**Material to process**.
______

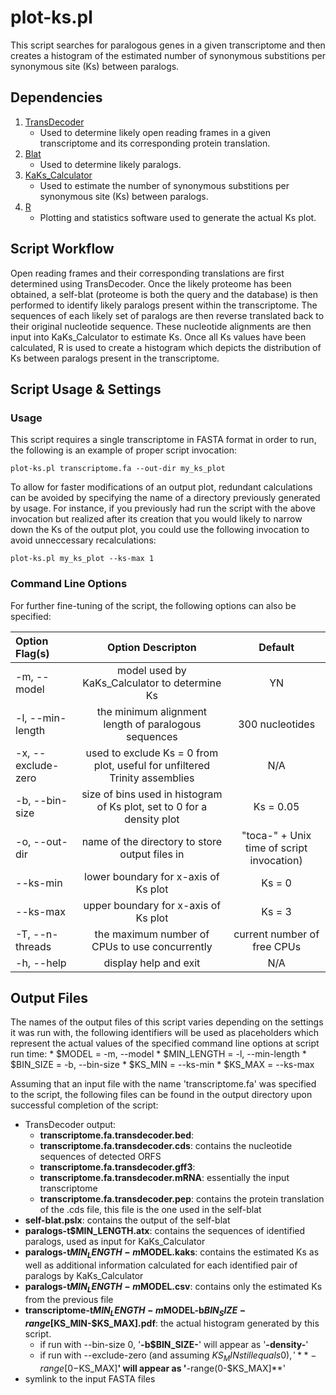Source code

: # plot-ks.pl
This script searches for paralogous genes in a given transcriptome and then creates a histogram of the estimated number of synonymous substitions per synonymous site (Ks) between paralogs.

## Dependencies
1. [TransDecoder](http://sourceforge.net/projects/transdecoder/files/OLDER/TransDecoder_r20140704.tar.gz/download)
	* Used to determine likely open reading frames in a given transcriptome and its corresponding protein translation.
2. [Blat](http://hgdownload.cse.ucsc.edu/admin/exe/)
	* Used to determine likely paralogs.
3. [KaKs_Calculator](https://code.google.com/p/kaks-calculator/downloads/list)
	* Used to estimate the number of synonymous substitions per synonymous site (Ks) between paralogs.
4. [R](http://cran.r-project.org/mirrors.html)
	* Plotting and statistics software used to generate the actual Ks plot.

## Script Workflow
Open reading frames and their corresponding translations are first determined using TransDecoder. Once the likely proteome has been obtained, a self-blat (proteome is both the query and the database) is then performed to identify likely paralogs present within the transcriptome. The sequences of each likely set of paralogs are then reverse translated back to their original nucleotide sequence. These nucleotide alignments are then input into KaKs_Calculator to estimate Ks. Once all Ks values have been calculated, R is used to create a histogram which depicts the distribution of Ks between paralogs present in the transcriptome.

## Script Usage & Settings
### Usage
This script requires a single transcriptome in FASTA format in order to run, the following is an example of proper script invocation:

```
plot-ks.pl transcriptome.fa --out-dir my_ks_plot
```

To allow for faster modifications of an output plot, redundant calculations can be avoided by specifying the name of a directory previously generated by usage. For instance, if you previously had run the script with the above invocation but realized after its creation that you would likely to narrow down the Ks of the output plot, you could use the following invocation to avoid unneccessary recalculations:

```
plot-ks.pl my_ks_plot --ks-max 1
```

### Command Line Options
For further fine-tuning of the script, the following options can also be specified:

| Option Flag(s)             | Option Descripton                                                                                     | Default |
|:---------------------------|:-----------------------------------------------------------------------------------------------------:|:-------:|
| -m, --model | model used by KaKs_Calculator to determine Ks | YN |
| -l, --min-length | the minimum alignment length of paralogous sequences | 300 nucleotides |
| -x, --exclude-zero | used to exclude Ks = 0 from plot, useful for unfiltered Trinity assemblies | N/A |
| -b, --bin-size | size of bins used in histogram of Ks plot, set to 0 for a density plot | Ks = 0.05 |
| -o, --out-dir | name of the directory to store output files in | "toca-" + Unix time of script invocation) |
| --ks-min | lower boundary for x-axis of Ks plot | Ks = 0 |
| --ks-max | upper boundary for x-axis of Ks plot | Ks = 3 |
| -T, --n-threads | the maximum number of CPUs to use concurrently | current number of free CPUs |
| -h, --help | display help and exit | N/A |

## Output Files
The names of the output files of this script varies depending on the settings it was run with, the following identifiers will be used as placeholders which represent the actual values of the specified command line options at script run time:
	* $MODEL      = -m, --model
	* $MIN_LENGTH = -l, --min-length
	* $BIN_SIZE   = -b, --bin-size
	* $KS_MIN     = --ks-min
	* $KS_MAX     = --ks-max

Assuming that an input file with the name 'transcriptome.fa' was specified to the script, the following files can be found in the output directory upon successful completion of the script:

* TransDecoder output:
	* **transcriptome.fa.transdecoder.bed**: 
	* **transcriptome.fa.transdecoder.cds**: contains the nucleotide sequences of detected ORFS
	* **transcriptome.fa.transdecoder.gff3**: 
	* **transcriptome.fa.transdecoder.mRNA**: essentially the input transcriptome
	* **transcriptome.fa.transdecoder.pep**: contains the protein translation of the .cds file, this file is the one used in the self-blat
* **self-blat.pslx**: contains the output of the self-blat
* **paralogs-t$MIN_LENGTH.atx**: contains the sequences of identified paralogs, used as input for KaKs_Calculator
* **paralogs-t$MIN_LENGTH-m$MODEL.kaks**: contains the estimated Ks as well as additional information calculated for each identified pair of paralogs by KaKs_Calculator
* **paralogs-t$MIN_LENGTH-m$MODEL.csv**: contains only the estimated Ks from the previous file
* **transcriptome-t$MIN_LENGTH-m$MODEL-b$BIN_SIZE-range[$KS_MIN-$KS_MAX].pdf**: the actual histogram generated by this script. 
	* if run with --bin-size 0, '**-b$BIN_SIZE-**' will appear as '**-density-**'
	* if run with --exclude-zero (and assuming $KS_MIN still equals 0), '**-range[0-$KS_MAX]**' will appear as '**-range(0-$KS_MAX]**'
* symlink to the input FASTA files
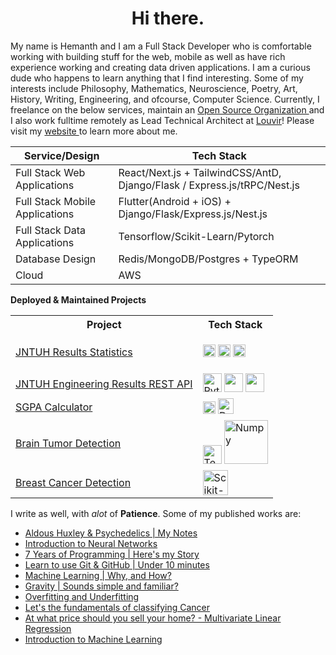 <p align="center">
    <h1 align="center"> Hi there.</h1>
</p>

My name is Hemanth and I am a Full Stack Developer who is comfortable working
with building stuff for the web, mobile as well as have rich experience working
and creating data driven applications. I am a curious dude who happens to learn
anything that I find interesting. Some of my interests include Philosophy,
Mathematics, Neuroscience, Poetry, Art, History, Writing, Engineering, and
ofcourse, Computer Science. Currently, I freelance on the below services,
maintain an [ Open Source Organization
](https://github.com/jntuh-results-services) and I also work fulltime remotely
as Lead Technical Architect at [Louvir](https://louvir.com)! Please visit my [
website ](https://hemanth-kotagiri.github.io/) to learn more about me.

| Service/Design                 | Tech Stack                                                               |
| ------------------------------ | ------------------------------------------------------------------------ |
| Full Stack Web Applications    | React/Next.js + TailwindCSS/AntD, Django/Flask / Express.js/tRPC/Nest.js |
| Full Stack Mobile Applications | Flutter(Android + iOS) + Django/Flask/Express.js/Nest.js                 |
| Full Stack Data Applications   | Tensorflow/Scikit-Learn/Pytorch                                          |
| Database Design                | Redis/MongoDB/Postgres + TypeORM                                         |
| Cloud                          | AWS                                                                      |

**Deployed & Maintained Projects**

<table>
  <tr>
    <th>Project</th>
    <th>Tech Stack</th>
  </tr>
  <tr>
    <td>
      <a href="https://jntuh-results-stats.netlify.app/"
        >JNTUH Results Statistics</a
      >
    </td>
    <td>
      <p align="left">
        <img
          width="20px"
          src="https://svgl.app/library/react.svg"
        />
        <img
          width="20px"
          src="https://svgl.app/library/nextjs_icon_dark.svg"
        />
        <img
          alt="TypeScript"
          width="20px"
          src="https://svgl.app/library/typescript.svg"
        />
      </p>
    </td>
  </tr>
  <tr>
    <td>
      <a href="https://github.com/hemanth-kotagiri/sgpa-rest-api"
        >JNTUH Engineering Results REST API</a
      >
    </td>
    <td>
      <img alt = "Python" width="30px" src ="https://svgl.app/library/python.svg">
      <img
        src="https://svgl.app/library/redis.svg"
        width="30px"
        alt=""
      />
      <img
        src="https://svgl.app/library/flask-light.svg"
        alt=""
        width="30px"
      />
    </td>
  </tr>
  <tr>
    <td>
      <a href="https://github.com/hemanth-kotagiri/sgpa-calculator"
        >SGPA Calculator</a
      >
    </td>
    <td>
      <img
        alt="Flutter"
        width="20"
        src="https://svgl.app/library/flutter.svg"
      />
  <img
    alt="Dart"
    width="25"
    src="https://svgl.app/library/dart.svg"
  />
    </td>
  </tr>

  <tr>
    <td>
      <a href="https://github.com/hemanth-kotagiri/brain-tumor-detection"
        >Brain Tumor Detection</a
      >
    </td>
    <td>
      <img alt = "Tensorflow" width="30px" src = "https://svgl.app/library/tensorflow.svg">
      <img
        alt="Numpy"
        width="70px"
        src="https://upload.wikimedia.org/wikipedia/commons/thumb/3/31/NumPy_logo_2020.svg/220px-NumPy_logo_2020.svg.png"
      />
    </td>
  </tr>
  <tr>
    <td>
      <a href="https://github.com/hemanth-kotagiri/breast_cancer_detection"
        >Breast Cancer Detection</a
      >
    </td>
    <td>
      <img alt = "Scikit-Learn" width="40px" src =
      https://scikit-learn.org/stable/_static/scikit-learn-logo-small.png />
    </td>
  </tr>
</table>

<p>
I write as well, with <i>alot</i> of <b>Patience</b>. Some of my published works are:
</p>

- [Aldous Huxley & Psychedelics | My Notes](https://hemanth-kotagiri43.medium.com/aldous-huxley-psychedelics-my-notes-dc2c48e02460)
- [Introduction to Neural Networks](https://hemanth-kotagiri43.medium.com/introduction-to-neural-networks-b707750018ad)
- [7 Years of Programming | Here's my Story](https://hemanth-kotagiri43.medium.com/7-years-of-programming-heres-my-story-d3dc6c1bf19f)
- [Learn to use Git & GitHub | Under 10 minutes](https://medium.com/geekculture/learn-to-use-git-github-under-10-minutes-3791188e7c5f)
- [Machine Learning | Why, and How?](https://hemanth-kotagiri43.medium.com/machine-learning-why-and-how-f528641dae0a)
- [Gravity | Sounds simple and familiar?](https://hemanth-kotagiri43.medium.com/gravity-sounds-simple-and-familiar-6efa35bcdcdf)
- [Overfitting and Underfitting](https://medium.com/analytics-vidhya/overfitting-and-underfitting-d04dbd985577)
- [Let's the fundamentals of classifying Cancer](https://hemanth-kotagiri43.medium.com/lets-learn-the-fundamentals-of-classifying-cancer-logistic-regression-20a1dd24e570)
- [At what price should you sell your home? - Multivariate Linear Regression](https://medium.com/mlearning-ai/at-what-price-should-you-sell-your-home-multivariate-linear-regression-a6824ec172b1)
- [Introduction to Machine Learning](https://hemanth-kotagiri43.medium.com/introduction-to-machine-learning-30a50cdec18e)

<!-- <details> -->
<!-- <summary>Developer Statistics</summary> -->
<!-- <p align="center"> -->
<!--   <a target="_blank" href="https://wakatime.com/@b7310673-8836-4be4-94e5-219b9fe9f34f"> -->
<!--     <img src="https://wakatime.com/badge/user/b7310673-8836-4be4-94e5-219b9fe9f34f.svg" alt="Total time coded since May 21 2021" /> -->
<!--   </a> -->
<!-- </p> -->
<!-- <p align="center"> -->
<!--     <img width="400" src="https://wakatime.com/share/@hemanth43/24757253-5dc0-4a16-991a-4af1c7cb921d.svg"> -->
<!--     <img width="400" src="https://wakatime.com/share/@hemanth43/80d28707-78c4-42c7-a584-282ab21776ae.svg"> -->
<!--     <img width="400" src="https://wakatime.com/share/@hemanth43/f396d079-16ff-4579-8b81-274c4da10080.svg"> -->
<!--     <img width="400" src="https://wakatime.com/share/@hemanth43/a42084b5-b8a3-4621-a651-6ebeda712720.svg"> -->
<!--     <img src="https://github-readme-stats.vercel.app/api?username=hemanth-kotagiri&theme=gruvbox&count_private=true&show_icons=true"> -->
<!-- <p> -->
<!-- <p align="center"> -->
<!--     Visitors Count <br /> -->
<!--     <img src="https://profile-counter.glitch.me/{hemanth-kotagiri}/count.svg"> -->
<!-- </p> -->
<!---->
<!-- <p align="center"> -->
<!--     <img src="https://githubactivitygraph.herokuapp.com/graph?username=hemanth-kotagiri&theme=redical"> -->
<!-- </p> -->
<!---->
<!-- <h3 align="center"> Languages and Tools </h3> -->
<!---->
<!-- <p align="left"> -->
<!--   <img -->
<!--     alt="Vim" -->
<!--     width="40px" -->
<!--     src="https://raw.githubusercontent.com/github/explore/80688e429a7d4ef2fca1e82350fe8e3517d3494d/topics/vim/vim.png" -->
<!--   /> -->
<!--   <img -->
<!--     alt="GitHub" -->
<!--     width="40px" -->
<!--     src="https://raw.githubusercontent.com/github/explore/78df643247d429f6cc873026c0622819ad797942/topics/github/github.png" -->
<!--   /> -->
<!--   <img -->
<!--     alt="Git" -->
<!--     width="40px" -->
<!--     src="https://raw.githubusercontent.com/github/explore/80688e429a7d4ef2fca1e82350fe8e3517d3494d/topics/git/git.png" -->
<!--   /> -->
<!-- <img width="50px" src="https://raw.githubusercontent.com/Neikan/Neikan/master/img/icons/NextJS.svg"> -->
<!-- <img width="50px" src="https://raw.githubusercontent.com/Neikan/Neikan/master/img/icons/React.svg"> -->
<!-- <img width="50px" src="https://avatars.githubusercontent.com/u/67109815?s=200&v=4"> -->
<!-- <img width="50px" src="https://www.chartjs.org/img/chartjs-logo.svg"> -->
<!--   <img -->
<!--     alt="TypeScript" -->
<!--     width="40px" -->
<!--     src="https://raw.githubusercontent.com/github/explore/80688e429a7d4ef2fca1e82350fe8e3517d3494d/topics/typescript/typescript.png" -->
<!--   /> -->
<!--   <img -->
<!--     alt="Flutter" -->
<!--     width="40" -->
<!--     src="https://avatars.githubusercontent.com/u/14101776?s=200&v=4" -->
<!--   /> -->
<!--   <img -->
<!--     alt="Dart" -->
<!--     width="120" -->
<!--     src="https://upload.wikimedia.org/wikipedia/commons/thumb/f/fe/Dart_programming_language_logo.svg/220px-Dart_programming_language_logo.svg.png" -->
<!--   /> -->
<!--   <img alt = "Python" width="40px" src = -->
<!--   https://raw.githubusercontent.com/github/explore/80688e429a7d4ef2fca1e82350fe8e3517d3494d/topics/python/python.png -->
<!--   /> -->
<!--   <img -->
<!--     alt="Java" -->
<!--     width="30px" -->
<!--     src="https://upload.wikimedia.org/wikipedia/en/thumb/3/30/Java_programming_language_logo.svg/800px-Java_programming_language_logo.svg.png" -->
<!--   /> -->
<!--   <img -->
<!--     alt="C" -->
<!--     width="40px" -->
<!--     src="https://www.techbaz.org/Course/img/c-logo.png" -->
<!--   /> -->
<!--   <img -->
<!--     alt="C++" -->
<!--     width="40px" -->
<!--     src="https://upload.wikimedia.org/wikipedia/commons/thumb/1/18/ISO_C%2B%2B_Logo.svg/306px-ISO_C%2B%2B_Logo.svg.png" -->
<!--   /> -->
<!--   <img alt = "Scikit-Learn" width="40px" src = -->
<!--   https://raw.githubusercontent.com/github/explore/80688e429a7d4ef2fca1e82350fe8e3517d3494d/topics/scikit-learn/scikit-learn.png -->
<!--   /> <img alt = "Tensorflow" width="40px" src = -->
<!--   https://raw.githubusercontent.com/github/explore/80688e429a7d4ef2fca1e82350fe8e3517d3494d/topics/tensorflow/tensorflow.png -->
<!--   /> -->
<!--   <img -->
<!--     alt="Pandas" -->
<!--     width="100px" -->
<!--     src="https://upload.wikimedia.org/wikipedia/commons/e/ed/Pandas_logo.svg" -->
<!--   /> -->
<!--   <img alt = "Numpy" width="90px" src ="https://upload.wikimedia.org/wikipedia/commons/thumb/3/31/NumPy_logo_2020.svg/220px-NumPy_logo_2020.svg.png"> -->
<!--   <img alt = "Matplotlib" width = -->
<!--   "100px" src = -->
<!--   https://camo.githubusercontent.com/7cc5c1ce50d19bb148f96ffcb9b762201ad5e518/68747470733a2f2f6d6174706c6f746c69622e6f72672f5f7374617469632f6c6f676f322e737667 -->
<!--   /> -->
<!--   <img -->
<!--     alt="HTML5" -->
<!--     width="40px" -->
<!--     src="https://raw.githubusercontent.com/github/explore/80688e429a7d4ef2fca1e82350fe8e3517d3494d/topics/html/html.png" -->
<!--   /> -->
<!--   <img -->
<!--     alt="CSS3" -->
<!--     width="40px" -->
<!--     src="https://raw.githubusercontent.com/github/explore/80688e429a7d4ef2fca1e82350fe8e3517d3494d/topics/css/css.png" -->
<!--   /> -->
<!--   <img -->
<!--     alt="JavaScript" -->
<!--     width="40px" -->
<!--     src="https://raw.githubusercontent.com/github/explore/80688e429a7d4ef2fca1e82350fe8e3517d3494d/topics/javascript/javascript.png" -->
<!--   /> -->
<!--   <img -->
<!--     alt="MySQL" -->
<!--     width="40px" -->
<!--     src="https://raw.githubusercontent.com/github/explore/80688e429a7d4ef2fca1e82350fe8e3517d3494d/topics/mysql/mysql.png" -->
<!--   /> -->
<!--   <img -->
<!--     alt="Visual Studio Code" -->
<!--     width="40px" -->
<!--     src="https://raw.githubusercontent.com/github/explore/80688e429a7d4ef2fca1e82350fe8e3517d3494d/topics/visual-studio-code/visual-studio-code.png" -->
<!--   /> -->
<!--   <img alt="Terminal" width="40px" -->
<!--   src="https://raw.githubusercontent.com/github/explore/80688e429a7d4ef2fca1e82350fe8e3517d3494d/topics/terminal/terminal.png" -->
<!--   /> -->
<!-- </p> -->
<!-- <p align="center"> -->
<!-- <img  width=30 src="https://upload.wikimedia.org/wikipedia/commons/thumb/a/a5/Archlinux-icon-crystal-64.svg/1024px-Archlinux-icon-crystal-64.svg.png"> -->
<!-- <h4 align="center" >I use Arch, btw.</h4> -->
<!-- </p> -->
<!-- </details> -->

______

**Task description**.
The expected answer is a copy of every line in the entries that holds the word "histogram".

**Exercise output**.
This script searches for paralogous genes in a given transcriptome and then creates a histogram of the estimated number of synonymous substitions per synonymous site (Ks) between paralogs.
Open reading frames and their corresponding translations are first determined using TransDecoder. Once the likely proteome has been obtained, a self-blat (proteome is both the query and the database) is then performed to identify likely paralogs present within the transcriptome. The sequences of each likely set of paralogs are then reverse translated back to their original nucleotide sequence. These nucleotide alignments are then input into KaKs_Calculator to estimate Ks. Once all Ks values have been calculated, R is used to create a histogram which depicts the distribution of Ks between paralogs present in the transcriptome.
| -b, --bin-size | size of bins used in histogram of Ks plot, set to 0 for a density plot | Ks = 0.05 |
* **transcriptome-t$MIN_LENGTH-m$MODEL-b$BIN_SIZE-range[$KS_MIN-$KS_MAX].pdf**: the actual histogram generated by this script. 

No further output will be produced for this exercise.